A game from the Sechelt Nation WAYK workshop

 

There are a lot of people doing good work in language education; and you can find many talented language learners and polyglots. There are countless resources to learn a language out there, whether immersion programs, classes, software, CD sets, podcasts, online language mentoring forums, and on and on.

We respect and value all these tools and resources – any tool that works is one more tool than you had before! It is important to understand that the work we’re doing at WAYK is on a totally different level than these kinds of resources. This isn’t hyperbole; this is a painstakingly developed, intentional change from conventional language education, to address a very specific challenge.

WAYK is not any particular method (though it employs several unusual and iconic techniques); it is a comprehensive system for employing all the methods that work. Tools are great, but you need a way to to use them strategically.

WAYK is also not just for a single language learner to learn their target language. To be clear, it certainly can be used for this; we train language hunters to “parachute” into any country (or conversation) and immediately begin absorbing the language. This is an exciting, but also uncommon opportunity. More difficult, and more common, is the attempted acquisition of language without the benefit of such an immersion scenario.

Much of WAYK is based on a simple discovery we made while working with endangered languages: if you don’t have a self-sufficient speech community forming around you, you are missing the greatest opportunity for rapid language acquisition for yourself. The greatest accelerator to language acquisition is immersion in a thriving, generous community of conversation, with fluent, playful peer-teachers.

 

 

A quote commonly (though perhaps erroneously) attributed to Albert Einstein that applies: “problems cannot be solved by the same level of thinking that created them.”

Endangered languages emerge in the context of monolingualism, military/economic pressure, institutional oppression, community trauma, and the idea that languages are difficult to learn.

Endangered languages may be the heritage for a community that sees them as the remnants of a shameful past with little modern relevance. They may have few remaining speakers, all of whom may be elderly.

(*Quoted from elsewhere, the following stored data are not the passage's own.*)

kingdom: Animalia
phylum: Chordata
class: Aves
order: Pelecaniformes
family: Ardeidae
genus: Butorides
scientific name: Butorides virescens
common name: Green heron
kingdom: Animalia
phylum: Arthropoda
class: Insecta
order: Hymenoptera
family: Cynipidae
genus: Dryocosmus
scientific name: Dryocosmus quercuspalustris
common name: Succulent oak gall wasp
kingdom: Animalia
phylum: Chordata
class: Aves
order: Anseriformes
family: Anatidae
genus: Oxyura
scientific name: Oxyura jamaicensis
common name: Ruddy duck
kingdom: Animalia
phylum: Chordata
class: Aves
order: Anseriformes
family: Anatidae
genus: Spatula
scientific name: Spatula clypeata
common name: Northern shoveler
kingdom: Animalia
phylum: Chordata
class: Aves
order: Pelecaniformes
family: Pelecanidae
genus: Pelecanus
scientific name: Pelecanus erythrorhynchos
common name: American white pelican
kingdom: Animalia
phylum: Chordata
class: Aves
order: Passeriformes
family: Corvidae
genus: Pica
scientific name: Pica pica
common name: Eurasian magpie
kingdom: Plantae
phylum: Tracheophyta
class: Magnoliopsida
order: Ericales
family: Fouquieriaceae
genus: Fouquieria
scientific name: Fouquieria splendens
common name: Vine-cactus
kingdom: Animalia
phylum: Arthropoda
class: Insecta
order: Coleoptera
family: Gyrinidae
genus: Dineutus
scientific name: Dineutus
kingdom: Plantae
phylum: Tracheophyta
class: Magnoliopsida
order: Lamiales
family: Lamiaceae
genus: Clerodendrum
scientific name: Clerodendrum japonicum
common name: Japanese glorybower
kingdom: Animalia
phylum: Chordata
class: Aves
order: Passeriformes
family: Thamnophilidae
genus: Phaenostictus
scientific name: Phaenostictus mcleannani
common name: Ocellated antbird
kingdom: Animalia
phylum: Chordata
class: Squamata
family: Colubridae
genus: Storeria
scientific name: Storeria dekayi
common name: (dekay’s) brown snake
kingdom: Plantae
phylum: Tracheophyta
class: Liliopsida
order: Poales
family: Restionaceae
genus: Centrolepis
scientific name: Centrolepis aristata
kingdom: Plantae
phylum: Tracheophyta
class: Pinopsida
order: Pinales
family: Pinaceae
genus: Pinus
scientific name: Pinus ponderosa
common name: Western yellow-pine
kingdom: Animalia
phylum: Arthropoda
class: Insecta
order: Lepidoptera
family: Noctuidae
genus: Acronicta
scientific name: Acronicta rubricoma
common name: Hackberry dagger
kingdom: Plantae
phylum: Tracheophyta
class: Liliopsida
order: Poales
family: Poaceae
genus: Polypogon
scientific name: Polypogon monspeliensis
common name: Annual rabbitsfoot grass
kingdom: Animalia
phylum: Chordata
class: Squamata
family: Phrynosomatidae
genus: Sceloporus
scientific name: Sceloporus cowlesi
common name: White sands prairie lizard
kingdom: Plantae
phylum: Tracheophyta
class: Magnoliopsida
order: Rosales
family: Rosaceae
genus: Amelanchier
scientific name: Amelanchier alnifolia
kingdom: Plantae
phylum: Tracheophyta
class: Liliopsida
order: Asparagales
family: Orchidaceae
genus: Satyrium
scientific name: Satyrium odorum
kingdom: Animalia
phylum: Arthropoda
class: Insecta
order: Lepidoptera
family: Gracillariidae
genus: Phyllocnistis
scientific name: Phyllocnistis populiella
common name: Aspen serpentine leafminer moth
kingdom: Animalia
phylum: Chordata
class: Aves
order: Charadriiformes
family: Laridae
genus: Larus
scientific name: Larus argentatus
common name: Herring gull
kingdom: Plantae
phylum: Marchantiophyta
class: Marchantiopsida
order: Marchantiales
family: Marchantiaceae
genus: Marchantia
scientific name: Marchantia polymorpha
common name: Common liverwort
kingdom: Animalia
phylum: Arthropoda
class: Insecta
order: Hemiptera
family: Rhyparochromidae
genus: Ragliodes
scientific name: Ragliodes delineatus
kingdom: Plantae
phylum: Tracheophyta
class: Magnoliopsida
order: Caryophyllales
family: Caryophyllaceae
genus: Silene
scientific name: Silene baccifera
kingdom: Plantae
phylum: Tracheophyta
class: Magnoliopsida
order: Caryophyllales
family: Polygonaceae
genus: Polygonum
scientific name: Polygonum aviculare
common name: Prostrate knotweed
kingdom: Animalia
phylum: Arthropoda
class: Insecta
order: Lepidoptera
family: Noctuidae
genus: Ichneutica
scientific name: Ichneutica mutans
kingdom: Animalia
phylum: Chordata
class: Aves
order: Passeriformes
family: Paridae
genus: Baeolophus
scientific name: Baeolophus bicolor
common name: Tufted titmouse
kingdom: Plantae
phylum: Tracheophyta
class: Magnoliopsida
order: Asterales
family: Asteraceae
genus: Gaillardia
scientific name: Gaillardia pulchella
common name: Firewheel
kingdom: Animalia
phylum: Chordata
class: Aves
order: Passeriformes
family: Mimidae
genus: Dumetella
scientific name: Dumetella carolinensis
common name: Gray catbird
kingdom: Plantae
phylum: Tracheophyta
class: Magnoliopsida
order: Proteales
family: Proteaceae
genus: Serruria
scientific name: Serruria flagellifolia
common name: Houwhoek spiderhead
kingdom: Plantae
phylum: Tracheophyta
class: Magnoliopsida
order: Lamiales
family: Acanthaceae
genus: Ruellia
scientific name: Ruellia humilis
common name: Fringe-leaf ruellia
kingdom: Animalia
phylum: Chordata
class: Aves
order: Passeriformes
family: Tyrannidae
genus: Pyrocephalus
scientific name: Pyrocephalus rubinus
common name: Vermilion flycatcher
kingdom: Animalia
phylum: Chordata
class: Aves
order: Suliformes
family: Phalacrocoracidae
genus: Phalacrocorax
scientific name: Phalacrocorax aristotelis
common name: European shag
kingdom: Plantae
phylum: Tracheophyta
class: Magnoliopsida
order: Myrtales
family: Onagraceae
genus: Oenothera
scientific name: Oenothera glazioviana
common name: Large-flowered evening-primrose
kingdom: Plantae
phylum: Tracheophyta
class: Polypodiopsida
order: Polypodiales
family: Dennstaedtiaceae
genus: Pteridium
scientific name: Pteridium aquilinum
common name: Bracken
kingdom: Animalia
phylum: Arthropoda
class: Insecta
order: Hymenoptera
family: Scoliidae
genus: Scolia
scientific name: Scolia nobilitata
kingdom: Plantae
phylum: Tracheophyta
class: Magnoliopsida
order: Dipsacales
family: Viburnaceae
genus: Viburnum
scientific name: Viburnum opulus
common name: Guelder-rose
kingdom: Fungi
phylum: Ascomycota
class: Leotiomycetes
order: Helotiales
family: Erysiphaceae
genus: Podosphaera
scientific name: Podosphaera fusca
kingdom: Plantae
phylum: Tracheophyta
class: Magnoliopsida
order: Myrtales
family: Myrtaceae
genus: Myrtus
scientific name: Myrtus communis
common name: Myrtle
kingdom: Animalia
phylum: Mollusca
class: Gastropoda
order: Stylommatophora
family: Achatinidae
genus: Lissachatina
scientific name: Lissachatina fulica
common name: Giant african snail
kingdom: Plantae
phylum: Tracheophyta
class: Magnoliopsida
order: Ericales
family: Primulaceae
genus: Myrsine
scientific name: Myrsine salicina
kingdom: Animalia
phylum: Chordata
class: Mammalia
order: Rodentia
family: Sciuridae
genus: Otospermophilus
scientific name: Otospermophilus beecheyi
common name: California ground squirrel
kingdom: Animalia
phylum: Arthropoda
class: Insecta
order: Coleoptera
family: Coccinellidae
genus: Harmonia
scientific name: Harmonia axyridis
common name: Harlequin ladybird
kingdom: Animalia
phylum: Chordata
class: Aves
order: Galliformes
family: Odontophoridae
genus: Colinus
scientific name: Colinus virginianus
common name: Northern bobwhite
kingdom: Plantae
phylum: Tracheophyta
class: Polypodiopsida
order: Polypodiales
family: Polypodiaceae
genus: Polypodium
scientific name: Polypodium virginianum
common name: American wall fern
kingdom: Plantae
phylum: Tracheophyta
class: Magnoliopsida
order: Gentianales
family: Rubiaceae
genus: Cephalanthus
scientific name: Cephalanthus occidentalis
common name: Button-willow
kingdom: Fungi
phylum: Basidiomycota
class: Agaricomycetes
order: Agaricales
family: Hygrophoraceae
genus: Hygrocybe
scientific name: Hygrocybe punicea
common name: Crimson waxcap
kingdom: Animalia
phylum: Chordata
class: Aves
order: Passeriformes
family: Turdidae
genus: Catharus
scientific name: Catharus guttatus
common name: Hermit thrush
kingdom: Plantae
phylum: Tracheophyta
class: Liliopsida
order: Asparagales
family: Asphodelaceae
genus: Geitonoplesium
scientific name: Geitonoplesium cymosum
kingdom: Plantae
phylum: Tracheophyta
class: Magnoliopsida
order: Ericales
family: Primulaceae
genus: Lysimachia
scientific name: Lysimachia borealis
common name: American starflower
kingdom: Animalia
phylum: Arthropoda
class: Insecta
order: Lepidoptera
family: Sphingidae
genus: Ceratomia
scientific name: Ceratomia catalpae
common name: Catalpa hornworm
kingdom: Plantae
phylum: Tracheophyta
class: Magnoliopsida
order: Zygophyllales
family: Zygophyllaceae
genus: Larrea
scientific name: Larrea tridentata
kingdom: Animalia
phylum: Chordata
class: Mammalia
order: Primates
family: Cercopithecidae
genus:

Simply teaching such a language, classroom style, to a group of students wanting to “learn” isn’t enough; what if no one in the community wants to speak with your students (or there is no one to speak to)? What if the teachers themselves have minimal fluency in the language due to lack of access to willing fluent speakers? What if you lose your best teachers, due to economic factors, social factors, or just plain bad luck?

By creating tools that will work in the context of this kind of intense challenge, we were forced to craft a radically different approach; we were forced to “raise the level of our thinking”. This new level impacts all language learning, endangered or not.

Now, we see language acquisition as inextricable from cultural revitalization, and both inextricable from community organizing. To learn a living language, you must revitalize and participate in a language community. You cannot discriminate between a “student” and a “teacher” – they must be one and the same.

Because we can see this now, because it has become “obvious”, now we can explore how far we can take this understanding. What can we do with it?

 

A game in Squamish language

 

From the very first game of WAYK, you are participating in a web of community organization. You are helping to create the strongest scenario for sufficient players to populate a regularly occurring language night. Then multiple language nights, different days of the week, all around your community, led by fellow players. Then you all go for language immersion weekends and overnight gatherings every quarter. Then…magic happens. As you keep playing, you achieve critical mass, and your community begins to use the target language as a second language, and if you keep working it, then as a first language.

With sufficient language hunting skills, this can be a fun, focused race to community-wide language play. It takes time. But it can be done, alongside friends, family, and neighbors, laughing all the way.

Even if your goals are humble, to simply become fluent in a healthy target language (modern languages like English, French, Russian, Chinese), by approaching your goal in this way you become able to learn any language, and to immerse yourself in friendships and community.  You’re not in it alone.

Because you’ve focused on helping create a speech community, rather than just on your own language acquisition, you will rapidly discover your “students” teaching you and pulling you along with them. Who is the student? Who is the teacher? In the end, everyone is just a language activist, a language hunter, a member of the language-play community.

You don’t stop with one language either; you keep going. If you stop, you may or may not lose all those language hunting skills, but the next generation will never learn them. Revitalization is a never-ending activity; every new day calls for it. We keep our languages strong by keeping our neighbors’ languages strong. The strongest scenario for endangered language revitalization is a deeply multilingual world.

We all get there together. And it all starts with your first, simple game.